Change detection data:
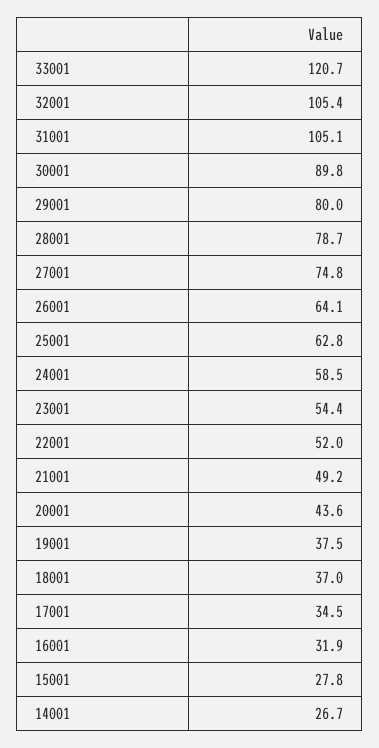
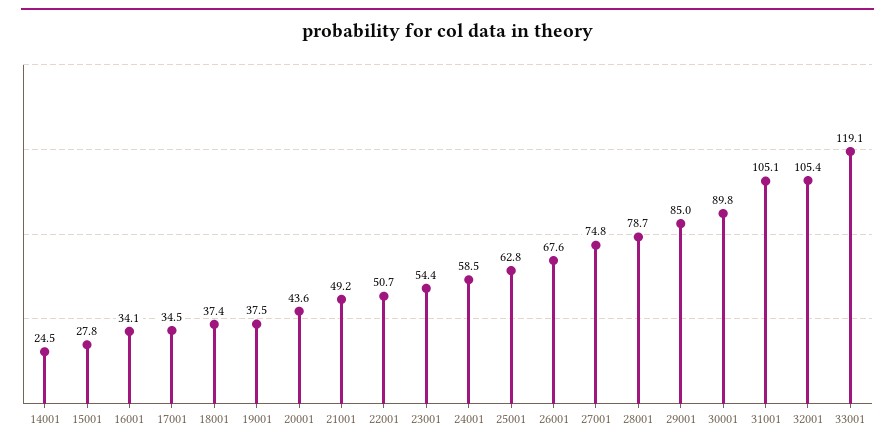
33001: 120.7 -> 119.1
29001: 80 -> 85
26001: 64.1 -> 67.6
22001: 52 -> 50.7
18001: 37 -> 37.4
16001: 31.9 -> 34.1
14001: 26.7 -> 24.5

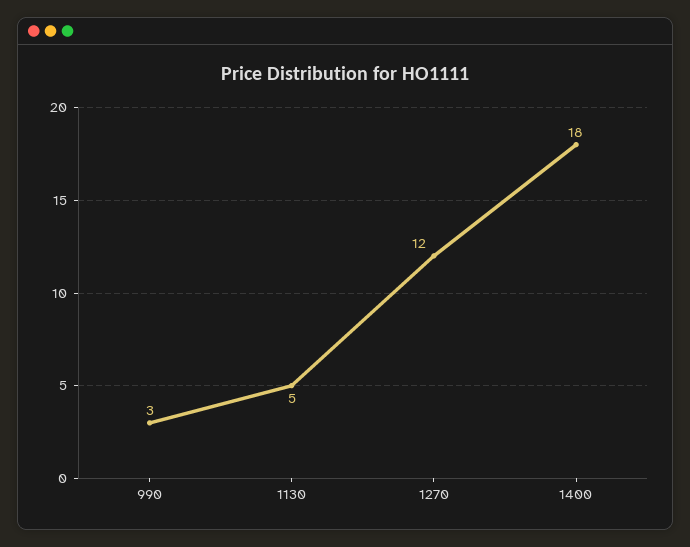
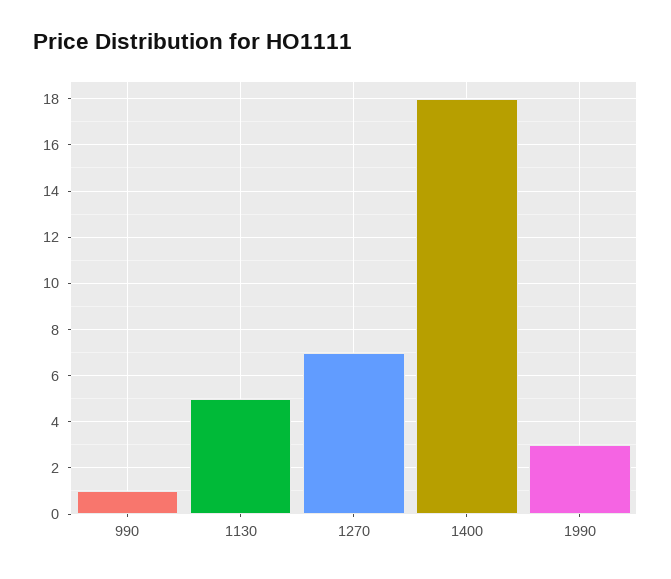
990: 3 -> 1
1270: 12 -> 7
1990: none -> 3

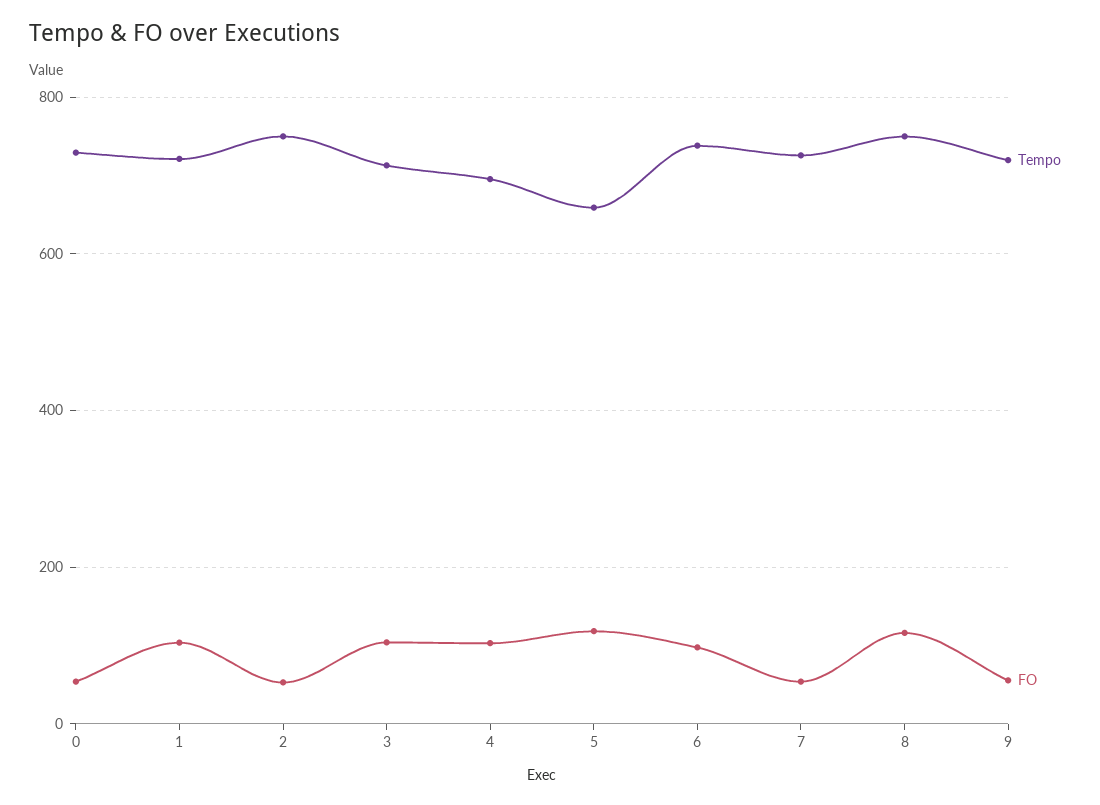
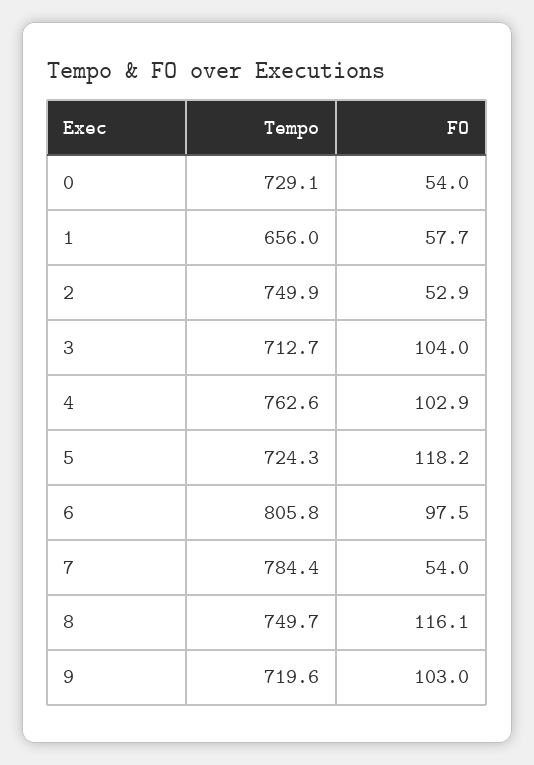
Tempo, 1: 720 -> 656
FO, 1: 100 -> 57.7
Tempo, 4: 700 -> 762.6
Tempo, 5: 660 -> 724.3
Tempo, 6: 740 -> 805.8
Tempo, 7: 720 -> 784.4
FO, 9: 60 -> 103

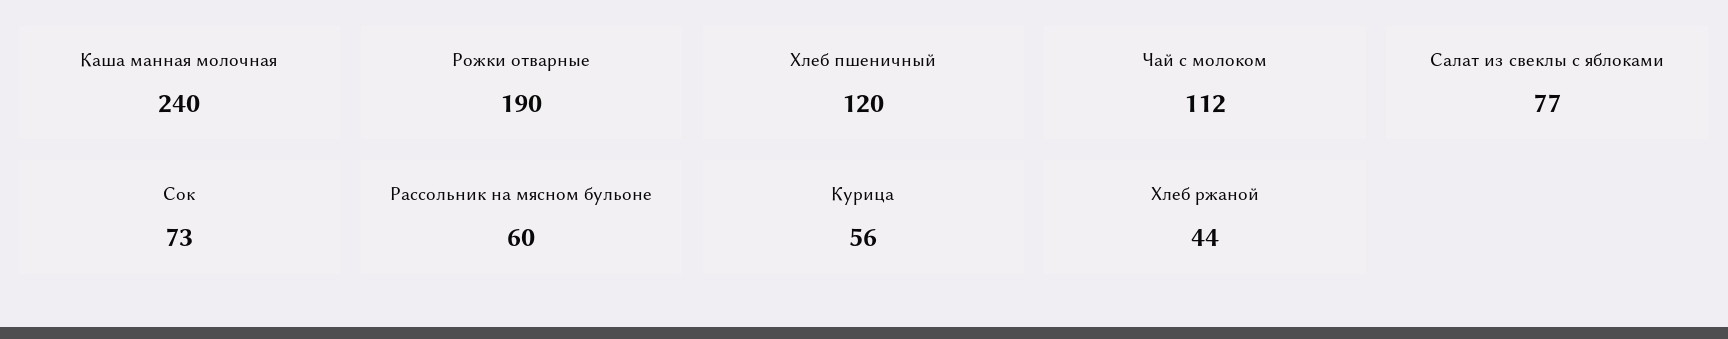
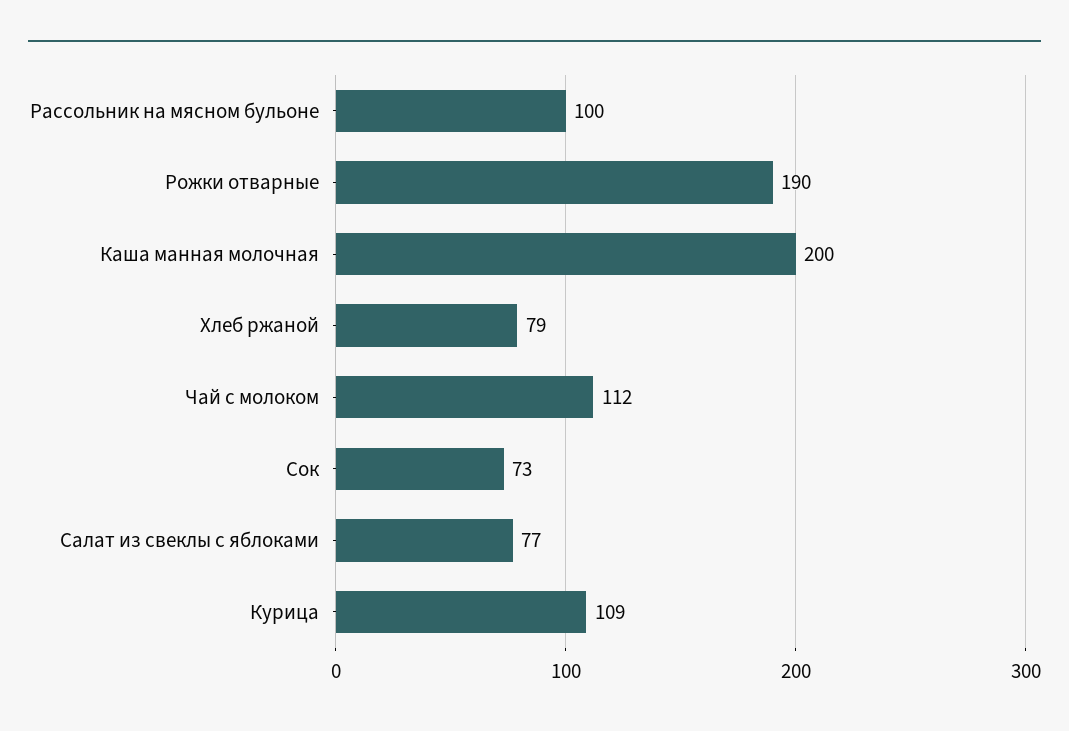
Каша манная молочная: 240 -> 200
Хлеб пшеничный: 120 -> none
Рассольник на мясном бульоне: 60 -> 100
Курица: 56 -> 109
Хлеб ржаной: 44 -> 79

=== Task objective ===
Exact repetition of the data is needed, with no images retained.

=== Solution for this exercise ===
33001: 120.7 -> 119.1
29001: 80 -> 85
26001: 64.1 -> 67.6
22001: 52 -> 50.7
18001: 37 -> 37.4
16001: 31.9 -> 34.1
14001: 26.7 -> 24.5

990: 3 -> 1
1270: 12 -> 7
1990: none -> 3

Tempo, 1: 720 -> 656
FO, 1: 100 -> 57.7
Tempo, 4: 700 -> 762.6
Tempo, 5: 660 -> 724.3
Tempo, 6: 740 -> 805.8
Tempo, 7: 720 -> 784.4
FO, 9: 60 -> 103

Каша манная молочная: 240 -> 200
Хлеб пшеничный: 120 -> none
Рассольник на мясном бульоне: 60 -> 100
Курица: 56 -> 109
Хлеб ржаной: 44 -> 79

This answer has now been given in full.